Modern firewalls are incredibly capable NAT devices. I know this well. My point isn't that they can't do it; it's often that they don't need to add complexity here.
- Don't Conflate NAT with Security: A NAT policy isn't your primary security enforcement tool. Your firewall rules (or other security features) are responsible for stopping threats. Adding complex NAT rules doesn't inherently improve security; it just complicates the configuration. Route traffic through the firewall, apply security policy, and perform NAT elsewhere if routing allows. Don't NAT on the firewall just because you can if a downstream device (like the load balancer) is a more natural fit for DNAT.
- Simplify the NAT Rule Itself: When you do need NAT, keep the NAT rule as simple as the situation allows. Avoid using PAT (Port Address Translation) unless conserving IP addresses is an absolute requirement. If a 1:1 NAT or a simple dynamic pool NAT works, use it. Why? Because it keeps the translation straightforward. Enforcement still lies with the security policy. Operationally, if adding a new allowed service only requires a firewall rule change and doesn't force you to rework complex PAT rules, everyone wins.
Handling Outbound Traffic (Source NAT)
While the focus so far has been on inbound traffic and DNAT, what about outbound connections initiated from your internal networks? My approach here complements the inbound strategy: let the firewalls handle outbound Source NAT (SNAT).
The edge firewall is the natural choke point for outbound traffic leaving your trusted environment. Applying SNAT here (often PAT to conserve public IPs) provides policy control, hides internal addressing, and aligns with the firewall's role as the security boundary. The "Lazy NAT" principle still applies – keep the SNAT policy as simple as needed, relying on the main firewall rules for actual traffic enforcement.
A Note on Load Balancer Deployment: Routed vs. Proxy Mode
How you deploy your load balancers significantly impacts your ability to follow the Deep Routing principle effectively.
- Inline/Routed Mode: My strong preference is to deploy load balancers as true layer 3 hops (inline/routed mode). This means backend servers use the load balancer's internal interface IP as their default gateway. Traffic flows through the load balancer naturally. In this mode, the load balancer doesn't need to perform SNAT for return traffic or for health checks initiated from its own IP. The original client source IP is preserved all the way to the backend server, simplifying logging and application-level controls. This mode fully enables the Deep Routing philosophy.

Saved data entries
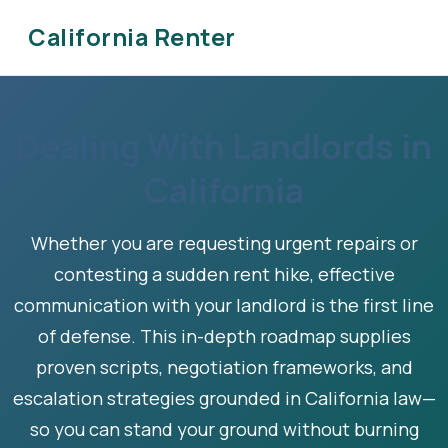
California Renter
Dealing With Landlords in
California
Whether you are requesting urgent repairs or
contesting a sudden rent hike, effective
communication with your landlord is the first line
of defense. This in-depth roadmap supplies
proven scripts, negotiation frameworks, and
escalation strategies grounded in California law—
so you can stand your ground without burning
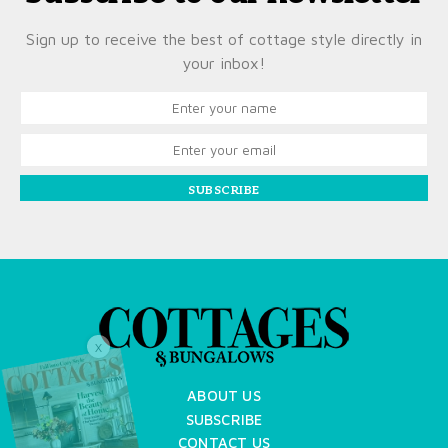
Sign up to receive the best of cottage style directly in
your inbox!
SUBSCRIBE
X
ABOUT US
SUBSCRIBE
CONTACT US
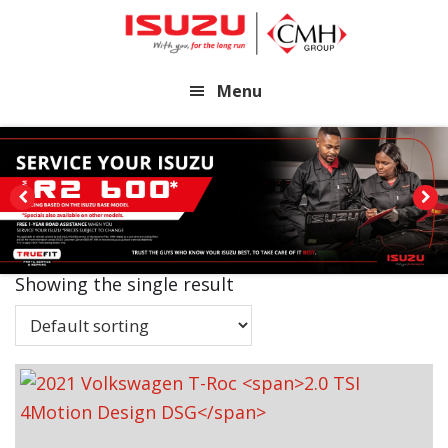
Skip
Skip
to
to
main
footer
Menu
content
Showing the single result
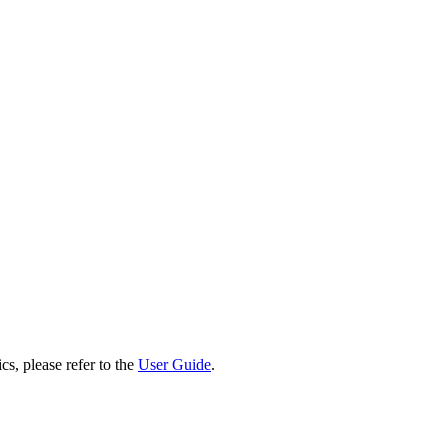
cs, please refer to the
User Guide
.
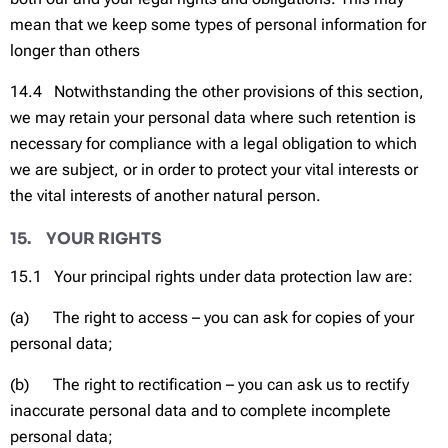
mean that we keep some types of personal information for
longer than others
14.4 Notwithstanding the other provisions of this section,
we may retain your personal data where such retention is
necessary for compliance with a legal obligation to which
we are subject, or in order to protect your vital interests or
the vital interests of another natural person.
15. YOUR RIGHTS
15.1 Your principal rights under data protection law are:
(a) The right to access – you can ask for copies of your
personal data;
(b) The right to rectification – you can ask us to rectify
inaccurate personal data and to complete incomplete
personal data;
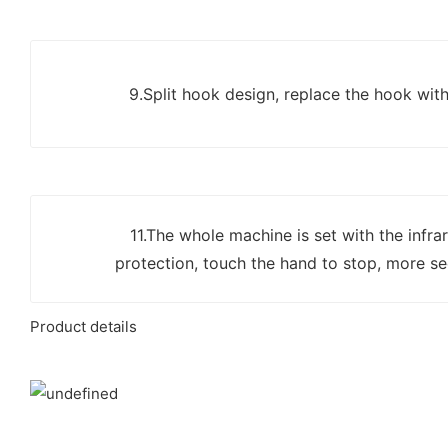
9.Split hook design, replace the hook wit
11.The whole machine is set with the infrar
protection, touch the hand to stop, more se
Product details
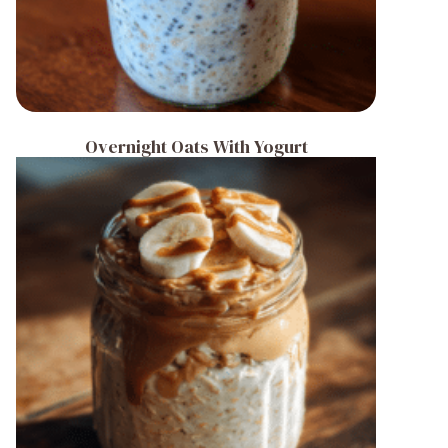
Overnight Oats With Yogurt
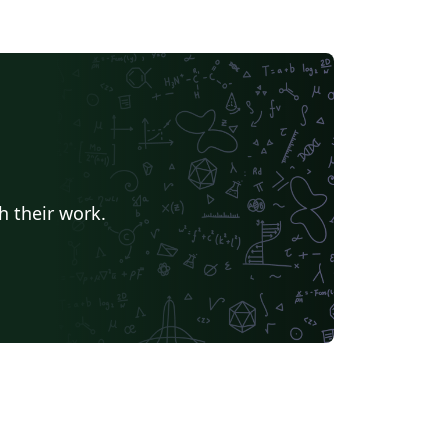
h their work.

**Exercise tasks**
**a.** Repeat the NAT passage word for word, starting at "Handling Outbound Traffic" and ending at "Source NAT (SNAT).".
**b.** Summarize the NAT passage in two sentences.
**c.** Extend the NAT passage, picking up right after its final sentence.
The records have no part in what is asked here.

**Activity answers**
**a.**
Handling Outbound Traffic (Source NAT)
While the focus so far has been on inbound traffic and DNAT, what about outbound connections initiated from your internal networks? My approach here complements the inbound strategy: let the firewalls handle outbound Source NAT (SNAT).

**b.** Firewalls can perform NAT well, but NAT is not a security tool, so NAT rules should stay as simple as possible, with PAT avoided unless conserving IP addresses is required and DNAT left to a downstream device such as a load balancer when that fits better. Outbound Source NAT belongs on the edge firewall, and load balancers are best deployed in inline/routed mode, which preserves the client source IP and fully enables the Deep Routing philosophy.

**c.**
- One-Arm/Proxy Mode: Many load balancers are deployed "on a stick" or in a proxy mode where they are not the default gateway for the servers. In this common setup, the load balancer must SNAT traffic destined for the backend servers. Otherwise, the servers would reply directly to the client, bypassing the load balancer on the return path (asymmetric routing). While common, and sometimes promoted by vendors (perhaps due to the routing demands on the appliance), this mandatory SNAT adds complexity and obscures the original client IP from the server's perspective.
When possible, design for inline/routed load balancer deployments. It aligns best with leveraging natural routing and minimizing unnecessary NAT complexity.
- The Exception: Conditional SNAT (Hairpinning): Even in a clean routed mode deployment, there's one scenario where SNAT on the load balancer is often necessary: when a client in the same network/subnet as the Virtual IP (VIP) needs to access that VIP. Without SNAT in this specific "hairpin" case, the server's return traffic would go directly back to the client within the same L2 domain, again bypassing the load balancer. So, configure SNAT on the LB, but only for traffic originating from the server-side network(s) destined for a local VIP.
Why This Philosophy?
Why advocate for this approach? Three main reasons:
- I Abhor Technical Debt: Unnecessary complexity (like mandatory LB SNAT in proxy mode, or convoluted bi-directional NAT rules which often signal design issues) introduced today becomes a maintenance headache tomorrow.
- Challenge Legacy Assumptions: Just because something was considered wise or necessary in the past doesn't mean it holds true today. Technology evolves, and our designs should reflect current capabilities.
- Operational Simplicity: Aligning function with device (routers/firewalls route and enforce policy, LBs balance and optionally NAT when required) makes troubleshooting and changes more straightforward.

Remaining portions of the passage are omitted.